(Dataset records)
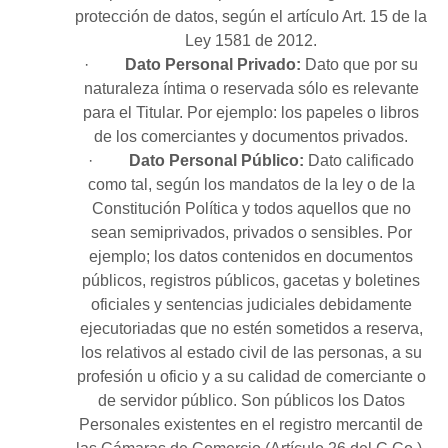
protección de datos, según el artículo Art. 15 de la
Ley 1581 de 2012.
·
Dato
Personal Privado:
Dato que por su
naturaleza íntima o reservada sólo es relevante
para el Titular. Por ejemplo: los papeles o libros
de los comerciantes y documentos privados.
·
Dato Personal Público:
Dato calificado
como tal, según los mandatos de la ley o de la
Constitución Política y todos aquellos que no
sean semiprivados, privados o sensibles. Por
ejemplo; los datos contenidos en documentos
públicos, registros públicos, gacetas y boletines
oficiales y sentencias judiciales debidamente
ejecutoriadas que no estén sometidos a reserva,
los relativos al estado civil de las personas, a su
profesión u oficio y a su calidad de comerciante o
de servidor público. Son públicos los Datos
Personales existentes en el registro mercantil de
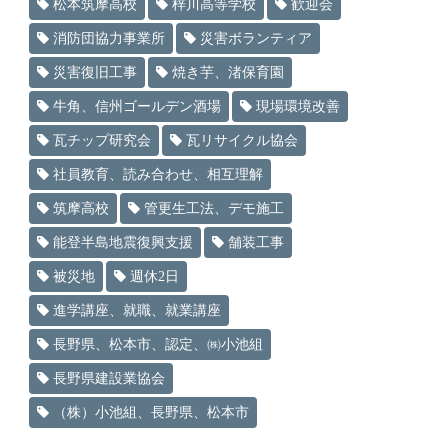
松本筑摩高校
梓川高等学校
歓迎会
消防団協力事業所
災害ボランティア
災害復旧工事
焼き芋、渚保育園
牛角、信州ゴールデン酒場
現場環境改善
瓦チップ研究会
瓦リサイクル協会
社員教育、読み合わせ、相互理解
筑摩高校
管更生工法、デモ施工
能登半島地震復興支援
舗装工事
被災地
週休2日
進学講座、就職、就業講座
長野県、松本市、認定、㈱小池組
長野県建設業協会
（株）小池組、長野県、松本市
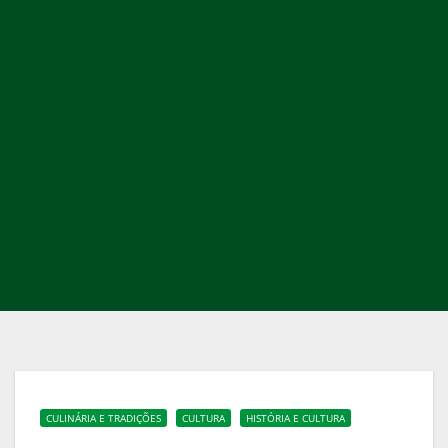
CULINÁRIA E TRADIÇÕES
CULTURA
HISTÓRIA E CULTURA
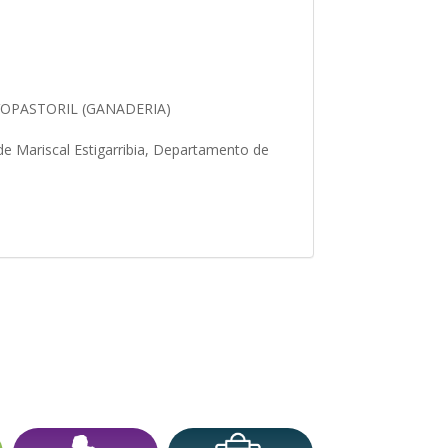
VOPASTORIL (GANADERIA)
 de Mariscal Estigarribia, Departamento de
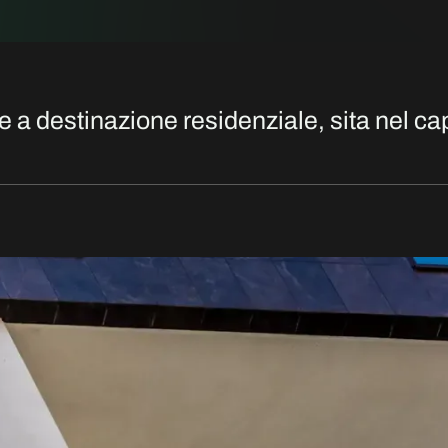
 a destinazione residenziale, sita nel c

WHAT TO PRODUCE: Reproduce the text of all the records above line for line, leaving out the pictures.

RESPONSE TO THE EXERCISE:
protección de datos, según el artículo Art. 15 de la
Ley 1581 de 2012.
·
Dato
Personal Privado:
Dato que por su
naturaleza íntima o reservada sólo es relevante
para el Titular. Por ejemplo: los papeles o libros
de los comerciantes y documentos privados.
·
Dato Personal Público:
Dato calificado
como tal, según los mandatos de la ley o de la
Constitución Política y todos aquellos que no
sean semiprivados, privados o sensibles. Por
ejemplo; los datos contenidos en documentos
públicos, registros públicos, gacetas y boletines
oficiales y sentencias judiciales debidamente
ejecutoriadas que no estén sometidos a reserva,
los relativos al estado civil de las personas, a su
profesión u oficio y a su calidad de comerciante o
de servidor público. Son públicos los Datos
Personales existentes en el registro mercantil de
松本筑摩高校
梓川高等学校
歓迎会
消防団協力事業所
災害ボランティア
災害復旧工事
焼き芋、渚保育園
牛角、信州ゴールデン酒場
現場環境改善
瓦チップ研究会
瓦リサイクル協会
社員教育、読み合わせ、相互理解
筑摩高校
管更生工法、デモ施工
能登半島地震復興支援
舗装工事
被災地
週休2日
進学講座、就職、就業講座
長野県、松本市、認定、㈱小池組
長野県建設業協会
（株）小池組、長野県、松本市
CULINÁRIA E TRADIÇÕES
CULTURA
HISTÓRIA E CULTURA
VOPASTORIL (GANADERIA)
 de Mariscal Estigarribia, Departamento de
 a destinazione residenziale, sita nel c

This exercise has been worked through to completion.